After the Opium War (1840-1842), Lin Zexu, a national hero who devoted himself to the fight against opium spreading, was dispatched to today's Yili of Northwest China's Xinjiang Autonomous Region in 1841. By way of East China's Zhenjiang Province, he met with his old friend Wei Yuan and the two spent a night together.

A year earlier, when Lin was acting as the imperial envoy, he ordered his "translating group" to translate and edit the World Geography, resulting in the unpublished geographical book - Si Zhou Zhi. On that night, Lin handed all the scripts to Wei, and expressed his hope that Wei would compile another book - Hai Guo Tu Zhi based on these materials. Wei accepted his entrustment and devoted himself to compiling the book.

A year later, in 1841, the 50-volume book came out in Yangzhou of East China's Jiangsu Province.

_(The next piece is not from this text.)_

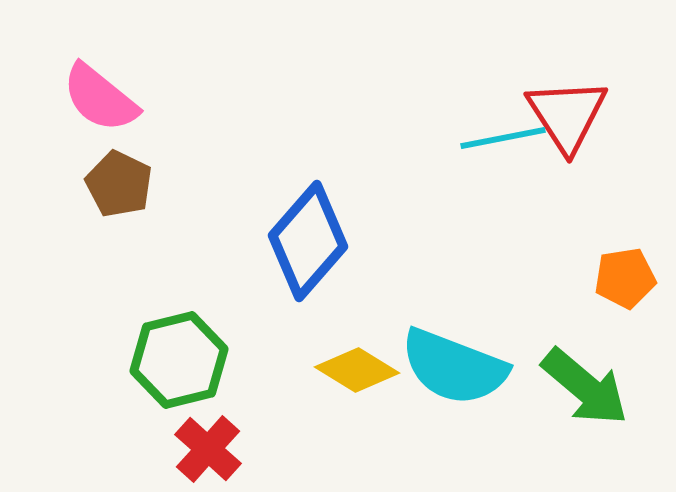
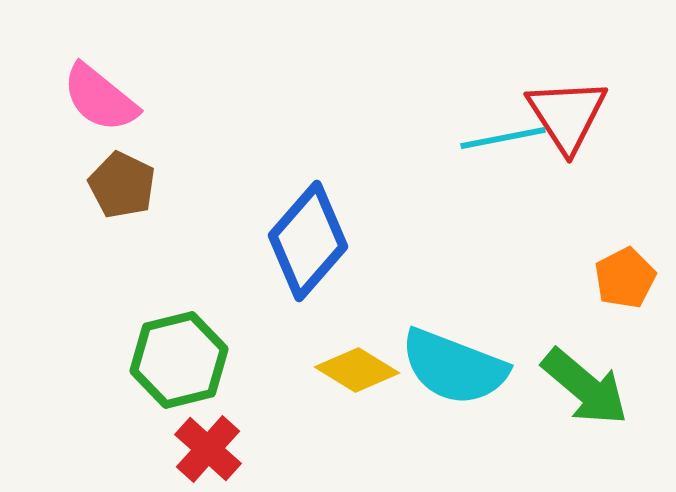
brown pentagon: moved 3 px right, 1 px down
orange pentagon: rotated 18 degrees counterclockwise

In the prelude, Wei wrote, "The book is intended to fight against the foreign invasion with foreign technologies, and to surpass the foreigners by learning from them." Thus, Wei Yuan, for the first time in Chinese history, put forward the slogan of learning from the West.

There are three editions of Hai Guo Tu Zhi: 50-volume, 60-volume, and 100-volume, with the former two editions printed in Yangzhou and the latter one in Gaoyou (also in Jiangsu).

With "foreign" as its core and themed on "Learning from the foreigners," the book, the first of its kind, comprehensively introduced the geography, history, politics, economy, science, religion, culture, and local customs, and so on of different countries throughout the world, and included any materials the author could collect, such as military and scientific materials on how to make Western canons and ships.

An epoch-making magnum opus (masterpiece), Hai Guo Tu Zhi marked the beginning in Chinese people's genuine observation of the world and represented a milestone in the history of Chinese culture and ideology. Wei Yuan, as a pioneer in Chinese modern enlightenment, was honored as a representative of the first batch of intellectuals to "open the eyes to the world."